= Jai Jinendra =

Jain greeting

Jai Jinendra (जय जिनेन्द्र) is a common greeting used by the Jains. The phrase means "Victory to the Lord of the Jinas (Tirthankaras)"

== Etymology ==
The phrase is a combination of two Sanskrit words: Jaya and Jinendra. Jaya translates to victory, while Jinendra is a compound word derived from the words Jina, referring to a human being who has conquered inner passions and possesses kevala jnana (omiscience), and Indra, which means chief or lord.

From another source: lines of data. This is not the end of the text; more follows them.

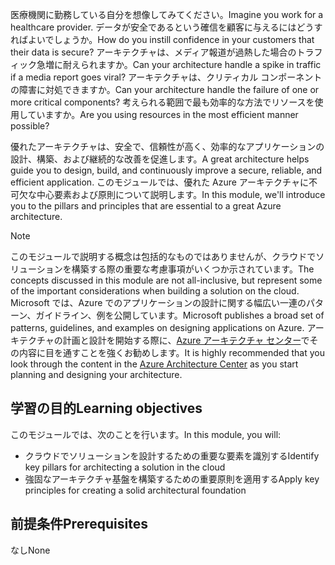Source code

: <span data-ttu-id="c950f-101">医療機関に勤務している自分を想像してみてください。</span><span class="sxs-lookup"><span data-stu-id="c950f-101">Imagine you work for a healthcare provider.</span></span> <span data-ttu-id="c950f-102">データが安全であるという確信を顧客に与えるにはどうすればよいでしょうか。</span><span class="sxs-lookup"><span data-stu-id="c950f-102">How do you instill confidence in your customers that their data is secure?</span></span> <span data-ttu-id="c950f-103">アーキテクチャは、メディア報道が過熱した場合のトラフィック急増に耐えられますか。</span><span class="sxs-lookup"><span data-stu-id="c950f-103">Can your architecture handle a spike in traffic if a media report goes viral?</span></span> <span data-ttu-id="c950f-104">アーキテクチャは、クリティカル コンポーネントの障害に対処できますか。</span><span class="sxs-lookup"><span data-stu-id="c950f-104">Can your architecture handle the failure of one or more critical components?</span></span> <span data-ttu-id="c950f-105">考えられる範囲で最も効率的な方法でリソースを使用していますか。</span><span class="sxs-lookup"><span data-stu-id="c950f-105">Are you using resources in the most efficient manner possible?</span></span>

<span data-ttu-id="c950f-106">優れたアーキテクチャは、安全で、信頼性が高く、効率的なアプリケーションの設計、構築、および継続的な改善を促進します。</span><span class="sxs-lookup"><span data-stu-id="c950f-106">A great architecture helps guide you to design, build, and continuously improve a secure, reliable, and efficient application.</span></span> <span data-ttu-id="c950f-107">このモジュールでは、優れた Azure アーキテクチャに不可欠な中心要素および原則について説明します。</span><span class="sxs-lookup"><span data-stu-id="c950f-107">In this module, we'll introduce you to the pillars and principles that are essential to a great Azure architecture.</span></span>

> [!NOTE]
> <span data-ttu-id="c950f-108">このモジュールで説明する概念は包括的なものではありませんが、クラウドでソリューションを構築する際の重要な考慮事項がいくつか示されています。</span><span class="sxs-lookup"><span data-stu-id="c950f-108">The concepts discussed in this module are not all-inclusive, but represent some of the important considerations when building a solution on the cloud.</span></span> <span data-ttu-id="c950f-109">Microsoft では、Azure でのアプリケーションの設計に関する幅広い一連のパターン、ガイドライン、例を公開しています。</span><span class="sxs-lookup"><span data-stu-id="c950f-109">Microsoft publishes a broad set of patterns, guidelines, and examples on designing applications on Azure.</span></span> <span data-ttu-id="c950f-110">アーキテクチャの計画と設計を開始する際に、[Azure アーキテクチャ センター](https://docs.microsoft.com/azure/architecture/)でその内容に目を通すことを強くお勧めします。</span><span class="sxs-lookup"><span data-stu-id="c950f-110">It is highly recommended that you look through the content in the [Azure Architecture Center](https://docs.microsoft.com/azure/architecture/) as you start planning and designing your architecture.</span></span>

## <a name="learning-objectives"></a><span data-ttu-id="c950f-111">学習の目的</span><span class="sxs-lookup"><span data-stu-id="c950f-111">Learning objectives</span></span>

<span data-ttu-id="c950f-112">このモジュールでは、次のことを行います。</span><span class="sxs-lookup"><span data-stu-id="c950f-112">In this module, you will:</span></span>

- <span data-ttu-id="c950f-113">クラウドでソリューションを設計するための重要な要素を識別する</span><span class="sxs-lookup"><span data-stu-id="c950f-113">Identify key pillars for architecting a solution in the cloud</span></span>
- <span data-ttu-id="c950f-114">強固なアーキテクチャ基盤を構築するための重要原則を適用する</span><span class="sxs-lookup"><span data-stu-id="c950f-114">Apply key principles for creating a solid architectural foundation</span></span>

## <a name="prerequisites"></a><span data-ttu-id="c950f-115">前提条件</span><span class="sxs-lookup"><span data-stu-id="c950f-115">Prerequisites</span></span>  

<span data-ttu-id="c950f-116">なし</span><span class="sxs-lookup"><span data-stu-id="c950f-116">None</span></span>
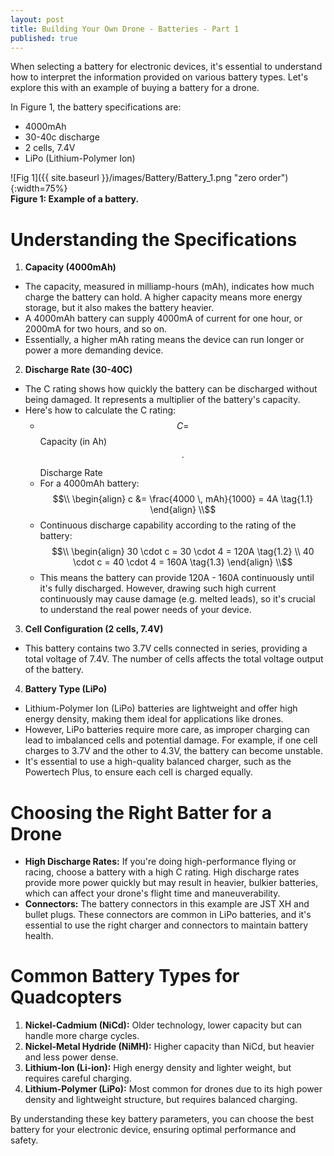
 ```yaml
---
layout: post
title: Building Your Own Drone - Batteries - Part 1
published: true
---
```


When selecting a battery for electronic devices, it's essential to understand how to interpret the information provided on various 
battery types. Let's explore this with an example of buying a battery for a drone.

In Figure 1, the battery specifications are:

* 4000mAh
* 30-40c discharge
* 2 cells, 7.4V
* LiPo (Lithium-Polymer Ion)

![Fig 1]({{ site.baseurl }}/images/Battery/Battery_1.png "zero order"){:width=75%}  
**Figure 1: Example of a battery.**

# Understanding the Specifications

1. **Capacity (4000mAh)**
* The capacity, measured in milliamp-hours (mAh), indicates how much charge the battery can hold.
A higher capacity means more energy storage, but it also makes the battery heavier.
* A 4000mAh battery can supply 4000mA of current for one hour, or 2000mA for two hours, and so on.
* Essentially, a higher mAh rating means the device can run longer or power a more demanding device.

2. **Discharge Rate (30-40C)**
* The C rating shows how quickly the battery can be discharged without being damaged.
It represents a multiplier of the battery's capacity.
* Here's how to calculate the C rating:
  * $$C = $$ Capacity (in Ah) $$\cdot$$ Discharge Rate
  * For a 4000mAh battery: 
    $$\\
    \begin{align}
    c &= \frac{4000 \, mAh}{1000} = 4A \tag{1.1}
    \end{align}
    \\$$
  * Continuous discharge capability according to the rating of the battery:
    $$\\
    \begin{align}
    30 \cdot c = 30 \cdot 4 = 120A   \tag{1.2} \\
    40 \cdot c = 40 \cdot 4 = 160A   \tag{1.3}
    \end{align}
    \\$$
  * This means the battery can provide 120A - 160A continuously until it's fully discharged.
However, drawing such high current continuously may cause damage (e.g. melted leads), so it's crucial to understand the real power needs of your device.

3. **Cell Configuration (2 cells, 7.4V)**
  * This battery contains two 3.7V cells connected in series, providing a total voltage of 7.4V.
The number of cells affects the total voltage output of the battery.

4. **Battery Type (LiPo)**
  * Lithium-Polymer Ion (LiPo) batteries are lightweight and offer high energy density, making them ideal for applications like drones.
  * However, LiPo batteries require more care, as improper charging can lead to imbalanced cells and potential damage.
For example, if one cell charges to 3.7V and the other to 4.3V, the battery can become unstable.
  * It's essential to use a high-quality balanced charger, such as the Powertech Plus, to ensure each cell is charged equally.

# Choosing the Right Batter for a Drone

* **High Discharge Rates:** If you're doing high-performance flying or racing, choose a battery with a high C rating.
High discharge rates provide more power quickly but may result in heavier, bulkier batteries, which can affect your drone's flight time and maneuverability.
* **Connectors:** The battery connectors in this example are JST XH and bullet plugs. These connectors are common in LiPo batteries, and it's essential
to use the right charger and connectors to maintain battery health.

# Common Battery Types for Quadcopters

1. **Nickel-Cadmium (NiCd):** Older technology, lower capacity but can handle more charge cycles.
2. **Nickel-Metal Hydride (NiMH):** Higher capacity than NiCd, but heavier and less power dense.
3. **Lithium-Ion (Li-ion):** High energy density and lighter weight, but requires careful charging.
4. **Lithium-Polymer (LiPo):** Most common for drones due to its high power density and lightweight structure, but requires balanced charging.

By understanding these key battery parameters, you can choose the best battery for your electronic device, ensuring optimal performance and safety.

== Meguti Aihole Jain Inscription ==
A slab on the outer east side wall of the Jain Meguti temple is inscribed in the Sanskrit language and the Old Kannada script. It is dated to 634 CE, and is a poem by the Jain poet Ravikirti. He was in the court of king Pulakeshin II. This inscription opens with the words "Jai Jina", the equivalent of the "Jai Jinendra" salutation in Sanskrit. The inscription is a panegyric by the Jain poet wildly praising his patron Pulakesin II.

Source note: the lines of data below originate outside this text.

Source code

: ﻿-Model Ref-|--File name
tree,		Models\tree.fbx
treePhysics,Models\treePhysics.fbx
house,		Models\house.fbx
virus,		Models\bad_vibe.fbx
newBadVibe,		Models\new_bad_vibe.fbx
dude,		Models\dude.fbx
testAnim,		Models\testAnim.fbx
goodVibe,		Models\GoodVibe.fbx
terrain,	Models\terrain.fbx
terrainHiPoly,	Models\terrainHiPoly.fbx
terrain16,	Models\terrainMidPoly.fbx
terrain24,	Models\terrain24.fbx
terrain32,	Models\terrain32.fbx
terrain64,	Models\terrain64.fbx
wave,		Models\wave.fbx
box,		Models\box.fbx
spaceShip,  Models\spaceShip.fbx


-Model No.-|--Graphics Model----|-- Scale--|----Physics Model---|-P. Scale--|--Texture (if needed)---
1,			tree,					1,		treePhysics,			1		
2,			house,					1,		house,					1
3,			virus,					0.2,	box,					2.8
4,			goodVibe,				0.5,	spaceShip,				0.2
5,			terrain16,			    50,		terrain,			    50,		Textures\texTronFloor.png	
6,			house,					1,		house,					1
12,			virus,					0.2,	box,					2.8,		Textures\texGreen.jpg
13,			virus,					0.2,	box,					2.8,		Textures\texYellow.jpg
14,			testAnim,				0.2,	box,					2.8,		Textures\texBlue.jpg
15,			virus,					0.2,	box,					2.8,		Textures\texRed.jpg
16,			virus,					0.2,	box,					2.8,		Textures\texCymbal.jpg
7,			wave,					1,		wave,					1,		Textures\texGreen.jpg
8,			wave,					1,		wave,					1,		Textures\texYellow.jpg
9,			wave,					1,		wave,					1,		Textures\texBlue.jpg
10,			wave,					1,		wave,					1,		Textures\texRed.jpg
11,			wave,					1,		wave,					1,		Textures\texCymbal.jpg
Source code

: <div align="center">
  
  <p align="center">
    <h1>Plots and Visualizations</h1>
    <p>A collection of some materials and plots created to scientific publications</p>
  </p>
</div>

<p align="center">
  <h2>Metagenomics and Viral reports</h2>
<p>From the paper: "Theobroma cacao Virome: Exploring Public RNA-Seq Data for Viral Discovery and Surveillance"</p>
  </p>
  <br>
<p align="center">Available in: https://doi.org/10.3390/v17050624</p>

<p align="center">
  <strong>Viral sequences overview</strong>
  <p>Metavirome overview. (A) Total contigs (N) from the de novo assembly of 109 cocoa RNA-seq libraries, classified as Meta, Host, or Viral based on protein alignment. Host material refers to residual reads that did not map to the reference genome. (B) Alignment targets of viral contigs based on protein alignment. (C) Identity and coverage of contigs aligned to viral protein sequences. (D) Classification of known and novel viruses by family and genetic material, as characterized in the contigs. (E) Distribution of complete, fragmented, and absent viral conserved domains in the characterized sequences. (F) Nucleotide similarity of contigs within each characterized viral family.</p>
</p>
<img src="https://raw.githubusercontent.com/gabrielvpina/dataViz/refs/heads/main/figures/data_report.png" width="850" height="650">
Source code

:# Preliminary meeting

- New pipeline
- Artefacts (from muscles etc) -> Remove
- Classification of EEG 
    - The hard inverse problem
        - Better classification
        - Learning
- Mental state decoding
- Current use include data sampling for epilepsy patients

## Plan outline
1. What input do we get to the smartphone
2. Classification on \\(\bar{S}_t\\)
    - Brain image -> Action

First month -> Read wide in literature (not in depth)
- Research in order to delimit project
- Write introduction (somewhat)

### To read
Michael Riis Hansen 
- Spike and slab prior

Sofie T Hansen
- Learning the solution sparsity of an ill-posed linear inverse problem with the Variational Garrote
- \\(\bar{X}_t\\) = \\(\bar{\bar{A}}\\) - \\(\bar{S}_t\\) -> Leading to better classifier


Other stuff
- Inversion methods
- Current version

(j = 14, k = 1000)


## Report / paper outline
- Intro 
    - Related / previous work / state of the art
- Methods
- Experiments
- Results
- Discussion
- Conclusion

The first verse reads:-"Victorious is the holy Jina ─ he who is exempt from old age, death and birth ─ in the sea of whose knowledge the whole world is comprised like an island. And next, long victorious is the immeasurable, wide ocean of the Chalukya family, which is the birth-place of jewels of men that are ornaments of the diadem of the earth." This 7th-century greeting remains a tradition among contemporary era Jains as "Jai Jinendra".